• WORK INSTRUCTIONS:
Locate the line that contains "Mandatory reporting obligations" in the entries below. Retype it and all following lines through the final one, character for character.

• INFORMATION SHOWN:
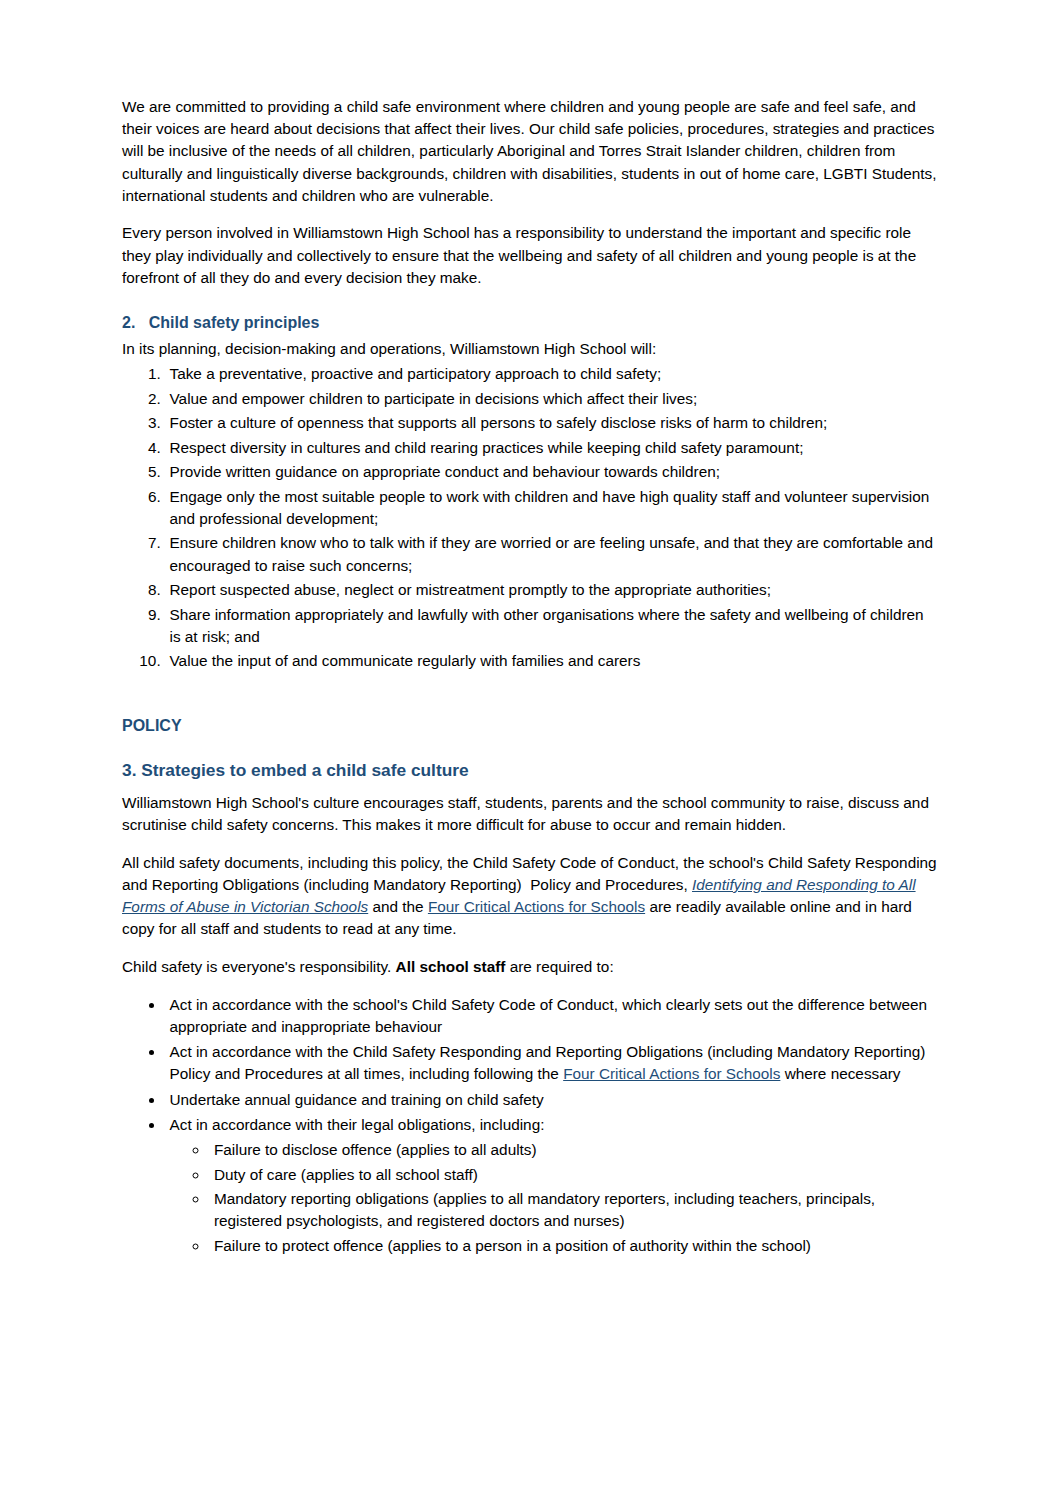We are committed to providing a child safe environment where children and young people are safe and feel safe, and their voices are heard about decisions that affect their lives. Our child safe policies, procedures, strategies and practices will be inclusive of the needs of all children, particularly Aboriginal and Torres Strait Islander children, children from culturally and linguistically diverse backgrounds, children with disabilities, students in out of home care, LGBTI Students, international students and children who are vulnerable.
Every person involved in Williamstown High School has a responsibility to understand the important and specific role they play individually and collectively to ensure that the wellbeing and safety of all children and young people is at the forefront of all they do and every decision they make.
2. Child safety principles
In its planning, decision-making and operations, Williamstown High School will:
Take a preventative, proactive and participatory approach to child safety;
Value and empower children to participate in decisions which affect their lives;
Foster a culture of openness that supports all persons to safely disclose risks of harm to children;
Respect diversity in cultures and child rearing practices while keeping child safety paramount;
Provide written guidance on appropriate conduct and behaviour towards children;
Engage only the most suitable people to work with children and have high quality staff and volunteer supervision and professional development;
Ensure children know who to talk with if they are worried or are feeling unsafe, and that they are comfortable and encouraged to raise such concerns;
Report suspected abuse, neglect or mistreatment promptly to the appropriate authorities;
Share information appropriately and lawfully with other organisations where the safety and wellbeing of children is at risk; and
Value the input of and communicate regularly with families and carers
POLICY
3. Strategies to embed a child safe culture
Williamstown High School's culture encourages staff, students, parents and the school community to raise, discuss and scrutinise child safety concerns. This makes it more difficult for abuse to occur and remain hidden.
All child safety documents, including this policy, the Child Safety Code of Conduct, the school's Child Safety Responding and Reporting Obligations (including Mandatory Reporting) Policy and Procedures, Identifying and Responding to All Forms of Abuse in Victorian Schools and the Four Critical Actions for Schools are readily available online and in hard copy for all staff and students to read at any time.
Child safety is everyone's responsibility. All school staff are required to:
Act in accordance with the school's Child Safety Code of Conduct, which clearly sets out the difference between appropriate and inappropriate behaviour
Act in accordance with the Child Safety Responding and Reporting Obligations (including Mandatory Reporting) Policy and Procedures at all times, including following the Four Critical Actions for Schools where necessary
Undertake annual guidance and training on child safety
Act in accordance with their legal obligations, including:
Failure to disclose offence (applies to all adults)
Duty of care (applies to all school staff)
Mandatory reporting obligations (applies to all mandatory reporters, including teachers, principals, registered psychologists, and registered doctors and nurses)
Failure to protect offence (applies to a person in a position of authority within the school)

• RESPONSE FOR THIS EXERCISE:
Mandatory reporting obligations (applies to all mandatory reporters, including teachers, principals, registered psychologists, and registered doctors and nurses)
Failure to protect offence (applies to a person in a position of authority within the school)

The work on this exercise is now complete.